Adaların tarihi binaları sergi konusu oldu

Adalar Müzesi, etkinliklerinden en önemlilerinden birini uzun bir hazırlık dönemi sonrası 2 Temmuz Cuma günü ziyarete açtı.

Rubi ASA Toplum
6 Temmuz 2011 Çarşamba

‘Adalar Binalar Mimarlar’ başlığı altında derlenen sergi, yüzyılı aşkın mimarlık zanaatını, yapı ustalığını ve kendine özgü “Adalılık” kültürünün gerçeğini ortaya koymayı amaçlıyorSerginin küratörü Yüksek Mimar Hasan Kuruyazıcı, gerçekleştirdikleri ‘Adalar Binalar Mimarlar’ sergisiyle Adalar’ın sadece mimari zenginliğinin ortaya konmasının yanı sıra yapıların insan eli emeği ve estetik birikimlerinin yaşama kattıklarının belgelenmesi amacını taşıdığını ifade etti.

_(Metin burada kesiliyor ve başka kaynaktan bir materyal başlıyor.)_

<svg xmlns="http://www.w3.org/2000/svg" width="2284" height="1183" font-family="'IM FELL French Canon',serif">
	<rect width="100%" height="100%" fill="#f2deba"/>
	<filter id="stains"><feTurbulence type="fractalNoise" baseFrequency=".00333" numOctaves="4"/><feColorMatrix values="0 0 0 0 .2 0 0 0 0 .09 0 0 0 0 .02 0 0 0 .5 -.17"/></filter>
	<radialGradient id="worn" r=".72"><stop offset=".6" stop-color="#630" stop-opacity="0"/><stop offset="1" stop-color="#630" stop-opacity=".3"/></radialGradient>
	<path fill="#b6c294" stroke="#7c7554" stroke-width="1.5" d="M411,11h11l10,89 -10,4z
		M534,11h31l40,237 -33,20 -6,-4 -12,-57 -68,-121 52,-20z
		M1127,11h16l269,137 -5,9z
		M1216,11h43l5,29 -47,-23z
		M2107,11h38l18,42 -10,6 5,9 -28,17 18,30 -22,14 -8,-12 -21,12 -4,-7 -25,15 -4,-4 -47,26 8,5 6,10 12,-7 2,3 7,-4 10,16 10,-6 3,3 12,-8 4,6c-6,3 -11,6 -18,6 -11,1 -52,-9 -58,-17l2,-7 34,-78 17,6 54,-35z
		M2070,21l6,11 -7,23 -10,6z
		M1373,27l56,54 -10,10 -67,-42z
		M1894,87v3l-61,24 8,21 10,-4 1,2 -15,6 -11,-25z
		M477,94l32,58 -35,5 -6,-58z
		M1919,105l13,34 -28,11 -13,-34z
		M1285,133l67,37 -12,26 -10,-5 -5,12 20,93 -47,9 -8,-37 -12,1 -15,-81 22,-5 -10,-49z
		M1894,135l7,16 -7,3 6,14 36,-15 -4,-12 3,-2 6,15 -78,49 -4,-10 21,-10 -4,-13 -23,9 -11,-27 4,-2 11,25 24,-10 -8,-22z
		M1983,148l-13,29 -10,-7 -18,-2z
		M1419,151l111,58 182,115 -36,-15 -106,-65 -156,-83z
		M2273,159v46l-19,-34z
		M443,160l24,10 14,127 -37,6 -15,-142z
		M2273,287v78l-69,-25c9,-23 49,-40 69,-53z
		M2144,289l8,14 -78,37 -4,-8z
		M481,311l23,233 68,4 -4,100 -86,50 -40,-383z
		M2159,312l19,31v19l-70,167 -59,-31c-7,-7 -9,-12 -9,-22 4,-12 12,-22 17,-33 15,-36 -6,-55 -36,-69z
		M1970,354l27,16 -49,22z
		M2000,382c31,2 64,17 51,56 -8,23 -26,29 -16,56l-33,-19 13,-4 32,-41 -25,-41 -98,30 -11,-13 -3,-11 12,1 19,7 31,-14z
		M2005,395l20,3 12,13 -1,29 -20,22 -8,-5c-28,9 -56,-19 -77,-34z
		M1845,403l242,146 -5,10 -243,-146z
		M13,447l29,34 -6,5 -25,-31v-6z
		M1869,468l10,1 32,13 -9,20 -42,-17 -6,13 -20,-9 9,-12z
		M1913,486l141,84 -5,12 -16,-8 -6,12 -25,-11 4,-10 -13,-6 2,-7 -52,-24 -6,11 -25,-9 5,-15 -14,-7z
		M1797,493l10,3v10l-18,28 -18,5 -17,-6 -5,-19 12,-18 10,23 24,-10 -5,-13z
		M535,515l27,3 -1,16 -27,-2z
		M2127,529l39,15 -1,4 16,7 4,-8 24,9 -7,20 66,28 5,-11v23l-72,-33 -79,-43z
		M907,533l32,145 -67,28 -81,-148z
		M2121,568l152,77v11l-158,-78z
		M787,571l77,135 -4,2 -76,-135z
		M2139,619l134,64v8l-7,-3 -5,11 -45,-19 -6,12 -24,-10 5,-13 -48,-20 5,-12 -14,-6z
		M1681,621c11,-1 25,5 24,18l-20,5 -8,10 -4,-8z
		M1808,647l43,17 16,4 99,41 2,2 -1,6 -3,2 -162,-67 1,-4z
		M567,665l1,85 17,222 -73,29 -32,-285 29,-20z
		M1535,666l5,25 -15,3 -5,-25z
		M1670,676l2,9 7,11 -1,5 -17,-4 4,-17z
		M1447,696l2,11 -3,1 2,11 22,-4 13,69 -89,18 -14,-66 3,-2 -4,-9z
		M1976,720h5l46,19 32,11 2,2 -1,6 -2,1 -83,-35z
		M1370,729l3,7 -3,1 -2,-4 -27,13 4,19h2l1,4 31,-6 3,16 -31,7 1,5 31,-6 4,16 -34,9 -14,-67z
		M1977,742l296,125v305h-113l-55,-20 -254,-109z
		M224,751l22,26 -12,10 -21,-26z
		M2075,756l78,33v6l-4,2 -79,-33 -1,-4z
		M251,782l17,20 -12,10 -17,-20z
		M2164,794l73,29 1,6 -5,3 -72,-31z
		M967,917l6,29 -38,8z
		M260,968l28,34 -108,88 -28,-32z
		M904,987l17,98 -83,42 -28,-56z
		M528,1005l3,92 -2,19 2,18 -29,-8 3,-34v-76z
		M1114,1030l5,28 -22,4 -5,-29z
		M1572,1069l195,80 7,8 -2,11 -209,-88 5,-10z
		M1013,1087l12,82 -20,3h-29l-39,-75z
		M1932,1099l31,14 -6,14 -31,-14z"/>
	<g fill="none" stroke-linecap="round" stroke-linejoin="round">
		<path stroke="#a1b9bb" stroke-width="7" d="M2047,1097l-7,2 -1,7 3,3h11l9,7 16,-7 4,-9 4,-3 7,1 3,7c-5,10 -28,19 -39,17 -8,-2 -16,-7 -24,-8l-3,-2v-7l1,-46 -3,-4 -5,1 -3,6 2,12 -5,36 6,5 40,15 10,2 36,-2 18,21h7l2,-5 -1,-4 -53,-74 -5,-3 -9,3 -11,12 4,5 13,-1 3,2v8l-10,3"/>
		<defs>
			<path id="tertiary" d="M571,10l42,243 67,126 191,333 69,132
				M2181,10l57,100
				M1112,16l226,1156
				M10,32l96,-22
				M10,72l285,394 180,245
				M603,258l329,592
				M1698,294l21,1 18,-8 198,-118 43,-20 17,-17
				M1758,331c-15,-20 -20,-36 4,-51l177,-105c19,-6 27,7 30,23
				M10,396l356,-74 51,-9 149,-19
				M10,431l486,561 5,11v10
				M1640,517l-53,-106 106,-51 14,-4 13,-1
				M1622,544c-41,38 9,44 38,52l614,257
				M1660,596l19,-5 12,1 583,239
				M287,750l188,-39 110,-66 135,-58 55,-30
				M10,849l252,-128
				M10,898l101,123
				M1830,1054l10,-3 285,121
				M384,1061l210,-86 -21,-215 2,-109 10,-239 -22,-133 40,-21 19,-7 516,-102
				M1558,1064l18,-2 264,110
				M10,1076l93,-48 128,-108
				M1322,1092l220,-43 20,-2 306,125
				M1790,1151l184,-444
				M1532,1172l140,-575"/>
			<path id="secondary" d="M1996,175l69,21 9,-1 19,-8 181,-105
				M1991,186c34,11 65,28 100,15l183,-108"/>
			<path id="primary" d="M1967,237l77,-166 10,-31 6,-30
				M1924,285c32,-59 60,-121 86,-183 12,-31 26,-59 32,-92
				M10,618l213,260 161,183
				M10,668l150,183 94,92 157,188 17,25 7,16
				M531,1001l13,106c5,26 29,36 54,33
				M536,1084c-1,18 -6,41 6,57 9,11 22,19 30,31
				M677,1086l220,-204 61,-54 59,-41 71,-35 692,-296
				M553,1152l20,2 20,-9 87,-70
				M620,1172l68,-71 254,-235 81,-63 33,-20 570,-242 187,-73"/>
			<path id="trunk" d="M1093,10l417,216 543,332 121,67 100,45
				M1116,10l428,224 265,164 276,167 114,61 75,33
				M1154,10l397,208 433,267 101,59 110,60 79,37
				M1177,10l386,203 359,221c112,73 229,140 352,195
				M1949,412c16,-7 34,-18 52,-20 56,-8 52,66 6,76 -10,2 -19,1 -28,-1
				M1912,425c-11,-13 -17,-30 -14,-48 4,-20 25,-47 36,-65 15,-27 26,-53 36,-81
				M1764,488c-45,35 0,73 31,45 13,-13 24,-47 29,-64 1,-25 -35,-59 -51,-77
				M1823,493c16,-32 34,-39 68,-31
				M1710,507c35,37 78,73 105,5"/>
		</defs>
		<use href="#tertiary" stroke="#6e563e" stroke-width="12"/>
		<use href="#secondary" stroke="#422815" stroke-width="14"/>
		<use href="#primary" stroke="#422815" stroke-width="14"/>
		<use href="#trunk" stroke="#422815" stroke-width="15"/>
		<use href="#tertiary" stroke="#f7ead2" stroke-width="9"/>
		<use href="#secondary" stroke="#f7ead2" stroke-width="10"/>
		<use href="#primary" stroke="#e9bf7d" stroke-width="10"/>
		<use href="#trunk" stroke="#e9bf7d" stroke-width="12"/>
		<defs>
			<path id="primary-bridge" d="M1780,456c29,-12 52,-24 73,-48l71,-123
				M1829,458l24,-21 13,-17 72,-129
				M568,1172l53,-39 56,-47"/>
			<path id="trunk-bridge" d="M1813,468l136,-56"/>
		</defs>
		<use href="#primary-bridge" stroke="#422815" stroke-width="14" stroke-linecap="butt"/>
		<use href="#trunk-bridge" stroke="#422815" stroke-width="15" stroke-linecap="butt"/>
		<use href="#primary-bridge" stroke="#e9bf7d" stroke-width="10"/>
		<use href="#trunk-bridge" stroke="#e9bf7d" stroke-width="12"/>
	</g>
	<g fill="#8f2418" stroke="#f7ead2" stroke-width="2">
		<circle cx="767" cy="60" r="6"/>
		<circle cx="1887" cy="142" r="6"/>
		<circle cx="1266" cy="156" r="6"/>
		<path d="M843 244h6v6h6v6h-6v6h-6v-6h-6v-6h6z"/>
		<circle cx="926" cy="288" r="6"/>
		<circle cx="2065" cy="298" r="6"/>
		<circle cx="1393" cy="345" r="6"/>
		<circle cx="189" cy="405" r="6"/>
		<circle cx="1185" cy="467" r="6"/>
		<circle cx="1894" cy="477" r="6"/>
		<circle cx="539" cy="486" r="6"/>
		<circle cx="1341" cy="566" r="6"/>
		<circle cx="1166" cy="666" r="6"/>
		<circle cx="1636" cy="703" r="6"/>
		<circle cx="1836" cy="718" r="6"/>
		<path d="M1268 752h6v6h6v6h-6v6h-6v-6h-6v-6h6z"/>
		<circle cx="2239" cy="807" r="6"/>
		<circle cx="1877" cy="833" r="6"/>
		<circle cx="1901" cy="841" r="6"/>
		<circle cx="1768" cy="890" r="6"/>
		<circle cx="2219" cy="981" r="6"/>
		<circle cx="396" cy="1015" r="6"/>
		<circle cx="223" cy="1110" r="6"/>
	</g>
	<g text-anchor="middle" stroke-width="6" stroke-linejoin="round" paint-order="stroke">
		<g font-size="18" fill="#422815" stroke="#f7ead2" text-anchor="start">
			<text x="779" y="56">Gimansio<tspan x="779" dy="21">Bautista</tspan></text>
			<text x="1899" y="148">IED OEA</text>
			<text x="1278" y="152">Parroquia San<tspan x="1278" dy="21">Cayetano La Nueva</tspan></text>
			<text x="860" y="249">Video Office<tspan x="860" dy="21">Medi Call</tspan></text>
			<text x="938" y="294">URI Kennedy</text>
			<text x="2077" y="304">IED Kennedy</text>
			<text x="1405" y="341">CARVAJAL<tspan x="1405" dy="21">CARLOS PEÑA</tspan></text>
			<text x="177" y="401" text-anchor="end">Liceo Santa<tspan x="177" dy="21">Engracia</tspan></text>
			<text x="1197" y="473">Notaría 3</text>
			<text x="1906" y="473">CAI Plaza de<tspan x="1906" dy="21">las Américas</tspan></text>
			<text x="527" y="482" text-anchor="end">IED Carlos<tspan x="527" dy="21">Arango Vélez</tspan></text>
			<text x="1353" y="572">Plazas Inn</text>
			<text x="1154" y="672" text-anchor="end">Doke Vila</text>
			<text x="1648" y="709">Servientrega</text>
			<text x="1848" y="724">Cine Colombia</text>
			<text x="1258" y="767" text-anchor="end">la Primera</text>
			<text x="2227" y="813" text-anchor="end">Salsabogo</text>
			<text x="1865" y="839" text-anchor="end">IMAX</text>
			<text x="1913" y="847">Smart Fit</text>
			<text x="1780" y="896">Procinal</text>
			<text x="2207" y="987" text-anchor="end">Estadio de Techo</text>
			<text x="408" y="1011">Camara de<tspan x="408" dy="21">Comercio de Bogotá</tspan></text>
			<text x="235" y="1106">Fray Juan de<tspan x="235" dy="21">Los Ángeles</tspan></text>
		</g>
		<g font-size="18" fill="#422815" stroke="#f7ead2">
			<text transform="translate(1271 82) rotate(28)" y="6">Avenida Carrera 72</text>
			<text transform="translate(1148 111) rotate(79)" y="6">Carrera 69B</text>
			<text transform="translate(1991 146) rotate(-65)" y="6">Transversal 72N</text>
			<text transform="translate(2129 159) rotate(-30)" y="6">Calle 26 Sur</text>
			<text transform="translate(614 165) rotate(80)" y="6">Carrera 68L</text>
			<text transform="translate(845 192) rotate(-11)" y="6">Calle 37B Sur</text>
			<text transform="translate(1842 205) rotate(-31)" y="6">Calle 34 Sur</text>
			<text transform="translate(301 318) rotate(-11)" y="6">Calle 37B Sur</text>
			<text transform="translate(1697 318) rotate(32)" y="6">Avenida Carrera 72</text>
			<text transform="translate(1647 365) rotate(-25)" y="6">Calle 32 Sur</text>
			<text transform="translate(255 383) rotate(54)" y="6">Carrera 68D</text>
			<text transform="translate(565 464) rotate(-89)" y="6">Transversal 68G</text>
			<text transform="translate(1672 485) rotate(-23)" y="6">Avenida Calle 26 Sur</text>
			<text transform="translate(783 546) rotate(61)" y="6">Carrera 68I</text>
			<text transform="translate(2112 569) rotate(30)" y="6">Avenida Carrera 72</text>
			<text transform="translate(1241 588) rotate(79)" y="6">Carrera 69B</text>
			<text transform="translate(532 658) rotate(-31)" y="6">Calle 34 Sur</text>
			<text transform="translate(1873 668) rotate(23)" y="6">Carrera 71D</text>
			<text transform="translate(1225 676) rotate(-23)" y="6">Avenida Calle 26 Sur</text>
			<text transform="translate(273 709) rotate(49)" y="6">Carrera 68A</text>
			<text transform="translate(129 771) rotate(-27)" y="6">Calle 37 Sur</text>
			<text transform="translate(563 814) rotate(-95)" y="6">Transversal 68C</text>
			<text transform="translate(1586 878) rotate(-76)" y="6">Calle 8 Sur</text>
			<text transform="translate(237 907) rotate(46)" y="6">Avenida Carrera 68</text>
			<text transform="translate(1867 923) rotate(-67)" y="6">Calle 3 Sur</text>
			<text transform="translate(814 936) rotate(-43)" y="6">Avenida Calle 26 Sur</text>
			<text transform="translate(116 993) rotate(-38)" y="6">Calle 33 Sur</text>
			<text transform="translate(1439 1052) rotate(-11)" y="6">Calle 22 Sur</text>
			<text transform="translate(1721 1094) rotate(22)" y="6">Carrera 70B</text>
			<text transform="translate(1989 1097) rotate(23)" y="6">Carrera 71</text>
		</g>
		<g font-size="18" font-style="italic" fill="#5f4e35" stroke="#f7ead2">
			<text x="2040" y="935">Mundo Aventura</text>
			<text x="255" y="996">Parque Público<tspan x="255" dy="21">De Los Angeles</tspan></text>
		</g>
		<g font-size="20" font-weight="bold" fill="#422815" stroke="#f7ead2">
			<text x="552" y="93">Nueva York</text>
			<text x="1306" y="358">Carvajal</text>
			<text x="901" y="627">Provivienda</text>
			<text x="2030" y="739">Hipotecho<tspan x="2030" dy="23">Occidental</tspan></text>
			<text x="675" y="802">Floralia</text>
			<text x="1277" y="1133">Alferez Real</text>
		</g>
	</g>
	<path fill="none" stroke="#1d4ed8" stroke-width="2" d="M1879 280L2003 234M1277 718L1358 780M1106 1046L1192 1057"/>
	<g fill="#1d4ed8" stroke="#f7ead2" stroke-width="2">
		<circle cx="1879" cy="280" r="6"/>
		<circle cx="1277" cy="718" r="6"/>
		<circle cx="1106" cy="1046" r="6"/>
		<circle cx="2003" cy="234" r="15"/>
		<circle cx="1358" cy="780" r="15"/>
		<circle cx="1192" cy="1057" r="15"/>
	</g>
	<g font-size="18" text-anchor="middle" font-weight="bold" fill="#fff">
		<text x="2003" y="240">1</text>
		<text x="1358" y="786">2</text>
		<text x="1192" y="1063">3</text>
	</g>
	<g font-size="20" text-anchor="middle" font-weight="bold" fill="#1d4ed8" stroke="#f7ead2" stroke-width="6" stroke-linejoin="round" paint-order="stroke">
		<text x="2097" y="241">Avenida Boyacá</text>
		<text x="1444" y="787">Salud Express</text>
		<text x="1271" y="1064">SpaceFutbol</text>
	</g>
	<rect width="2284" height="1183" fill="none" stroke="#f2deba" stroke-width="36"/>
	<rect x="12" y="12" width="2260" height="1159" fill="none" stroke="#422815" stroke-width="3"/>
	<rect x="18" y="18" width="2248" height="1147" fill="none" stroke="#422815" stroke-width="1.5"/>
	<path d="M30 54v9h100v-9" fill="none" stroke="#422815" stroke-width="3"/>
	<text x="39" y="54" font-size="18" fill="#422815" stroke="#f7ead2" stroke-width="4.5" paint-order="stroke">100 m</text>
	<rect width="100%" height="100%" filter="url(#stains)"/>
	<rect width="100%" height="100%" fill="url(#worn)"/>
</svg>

Mimarlık mesleğinin bir yaşam kültürünü yansıtma sorumluluğu tartışılmaz. Yapıların insanlar, insanların yapıları var ettiği gerçeğini yok sayamayız. Bu yolla geleceğe bırakılan miras, bir yaşam kültürünü anlatmak, mimari değerleri ortaya koymak,  vandalca yok edilmek istenen yapıları korumanın aslında varlığımızı korumak amacını taşıdığını bilmektir. Bu amaçla yapılan bu güzel sergi “nesilleri yok olmaya” yüz tutan binaları hatırlatmak, onları inşa eden mimarları ve kalfaları yad etmek amacını da taşıyor.

Aralarında Sabuncu Köşkü Mimarı Fotiadis; Troçki’nin kaldığı ikinci köşk olarak bilinen Sivastopulos-Triandafilidis Köşkü Mimarı Nikolaos Dimadis; Aya Nikola Kilisesi Mimarı Gaitanakis, Eski Rum Yetimhanesi Otel Prinkipo Palas Mimarı Alexander Vallauri, Mimar Mehmet Vedat Tek, Mimar Sedad Hakkı Eldem, Mimar Aristidis Passadeos, Mimar Edmond Sarfati, Mimar Turhan Uyaroğlu, Mimar Utarit İzgi’nin de bulunduğu çeşitli geç dönem Osmanlı ile erken - geç dönem Cumhuriyet mimarları ve yapılarına sergide yer veriliyor. 

Serginin benim için ilginç yönlerinden biri, yapıtlar arasında mimarlık eğitimim sırasında tanıdığım birçok hocamın bulunması; yapıtlarının önünden adada her gün geçtiğim halde kendilerine ait olduğunu sergide fark edebilmemdi. 

Serginin bizim için bir başka önemli tarafı ise özellikle gurubun içinde Yahudi mimarların da bulunmasıydı.

Meslek hayatlarında başarılara imza atmış İlya Ventura ve Edmond Sarfati’nin adada gerçekleştirdikleri özgün yapıtları görmek, incelemek yapıtları ve mesleki düşüncelerini anlamak son derece keyifliydi. Edmond Sarfati, kişisel olarak da tanıdığım Adada yapıtlarına hayranlıkla baktığım esinlendiğim dostluğunu da paylaştığım bir mimardı. İlya Ventura’yı tanıma olanağı bulamamış fakat Neve Şalom’u projelendirerek hayata geçirmesi onun mesleki kariyerinin ne denli başarılı olduğunun kanıtıdır benim için. Her mimar yapıtlarıyla yaşama ve gelecek nesillere bir miras bırakmak, düşünce ve fikirlerini gelecekte de yaşatmak ister. 

Belki adını sayamadığımız zaman zaman unuttuğumuz birçok mimar bıraktıkları izlerle örnek yaşamları kültürleri geleceğe taşır. Cemaatimiz mimarlarından Aron Angel de böylesi mirasın üreticilerinden biridir. Serginin açılışı sırasında ortak bir sunuş konuşması yapan Adalar Vakfı Başkanı Halim Bulutoğlu ve Adalar Belediye Başkanı Dr. Mustafa Farsakoğlu, 2011 yılında daha  bir çok etkinlikler düzenleyeceklerini ve geçen sene açılan Ada Müzesi’yle müze için kurumsallaşma ve büyüme yılı olacağının  altını çizdi. 

Sergi yıl sonuna kadar Çınar Meydanı’nda açık kalıp, yalnız adalılara değil kültürel mirasın gelecek nesillere  yön vermesi gerektiğinin bilincine inanan herkese katkıda bulunacaktır.